La pression maintenue
Le M5 maintient donc la pression avec cette mobilisation de la rue et renouvelle sa principale revendication : la démission du chef de l’Etat. C’est la principale revendication et de cette revendication découle finalement toutes les autres, selon les manifestants. Certains parlent de dissolution de la nouvelle Assemblée nationale, contestée depuis les élections législatives fin mars début avril ou de dissolution de la Cour constitutionnelle, responsable selon les manifestants des fraudes électorales. Mais pour l’heure, tous se concentrent et réclament la démission du chef de l’État car « cela fait sept ans que IBK a été élu et que tout va de mal en pis », déclarait un manifestant ce vendredi.
L’imam Oumarou Diarra, cadres de la CMAS, le mouvement des amis de l’imam Dicko, rappelle que le mouvement se veut pacifique mais déterminé.
Côté majorité, on reste stoïque. En fin de semaine, le président de l’Assemblée nationale, Moussa Timbiné, a tout de même mis en garde contre une déstabilisation des institutions. « De fil en aiguille c’est le Mali qui sera complètement occupé par des jihadistes. Beaucoup de ceux qui marchent sont avec les jihadistes », a-t-il déclaré en séance plénière jeudi.
Multiplication des appels au dialogue
La majorité présidentielle qui a été reçu aussi par des personnalités ou institutions qui ont tenté des médiations pour apaiser et résoudre la crise politiques et sociale.
Car tout au long de cette semaine, les appels au dialogue se sont multipliés, sans succès. C’est d’abord le chef de l’État qui a appelé au dialogue dimanche dernier dans une allocution à la nation. Puis, mardi, au centre des congrès. IBK y a ajouté une proposition : celle de former un gouvernement d’union nationale. Une proposition tout de suite rejetée par le M5 qui ne s’est pas déplacé d’ailleurs pour entendre les propositions du chef de l’État.

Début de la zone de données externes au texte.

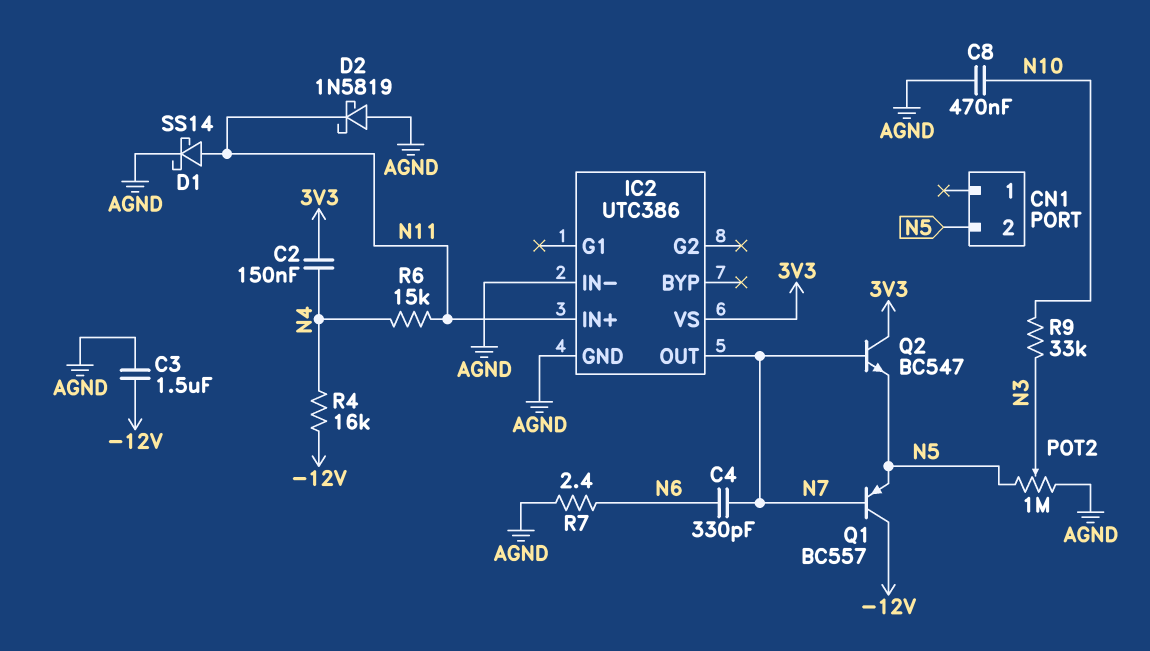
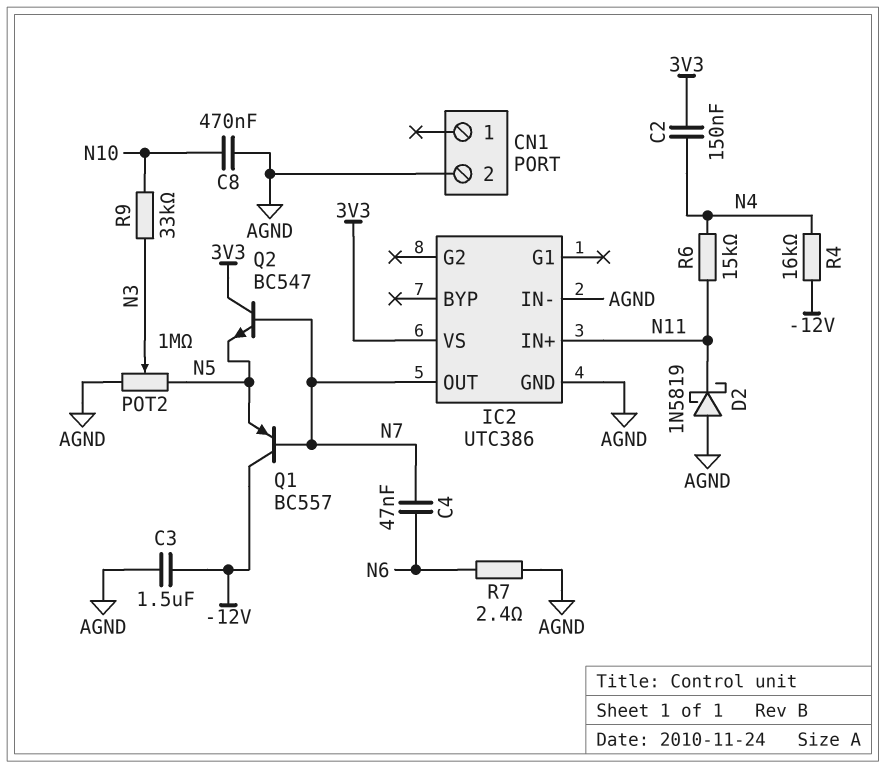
C4: 330pF (N6, N7) -> 47nF (N6, N7)
CN1 pin 2: N5 -> AGND
D1: schottky SS14 (A N11, K AGND) -> none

Puis jeudi, c’est la Cédéao qui a tenté une médiation. Trois ministres des Affaires étrangères, le Nigérien, le Nigérian et l’Ivoirien ainsi que le président de la commission ont rencontré tous les acteurs de la crise. L’organisation africaine n’a cependant pas obtenu le report du rassemblement d’aujourd’hui.
« La mission note que l’arrêt de la Cour constitutionnelle dans le cadre du contentieux des dernières élections législatives est à la base de la crispation socio-politique actuelle. Elle invite donc le gouvernement de la Répiblique du Mali à reconsidérer les résultats de toutes les circonscriptions ayant fait l’objet de révisions par l’arrêt de la Cour. De nouvelles élections partielles pour les circonscriptions concernées devraient être organisées dans les meilleurs délais. En outre, la mission insiste sur la nécessité d’oeuvrer pour le rétablissement d’oeuvrer pour le rétablissement d’un climat de confiance renouvelée entre les parties maliennes, éviter la violence, mettre en place un gouvernement consensuel d’union nationale tenant compte des recommandations du dialogue national inclusif, accéler la mise en oeuvre de l’accord pour la paix et la réconciliation au Mali issu du processus d’Alger », a déclaré Jean Claude Brou, président de la Cédéao.
Finalement, les appels au dialogue lancé depuis la semaine dernière par IBK n’ont pas reçu de réponse favorable. « Il y a déjà eu des dialogues par le passé mais aujourd’hui, il y a une crise de confiance », rappelait jeudi à la sortie de la réunion avec la Cédéao l’ancien ministre Choguel Maiga, l’un des leaders politiques du M5.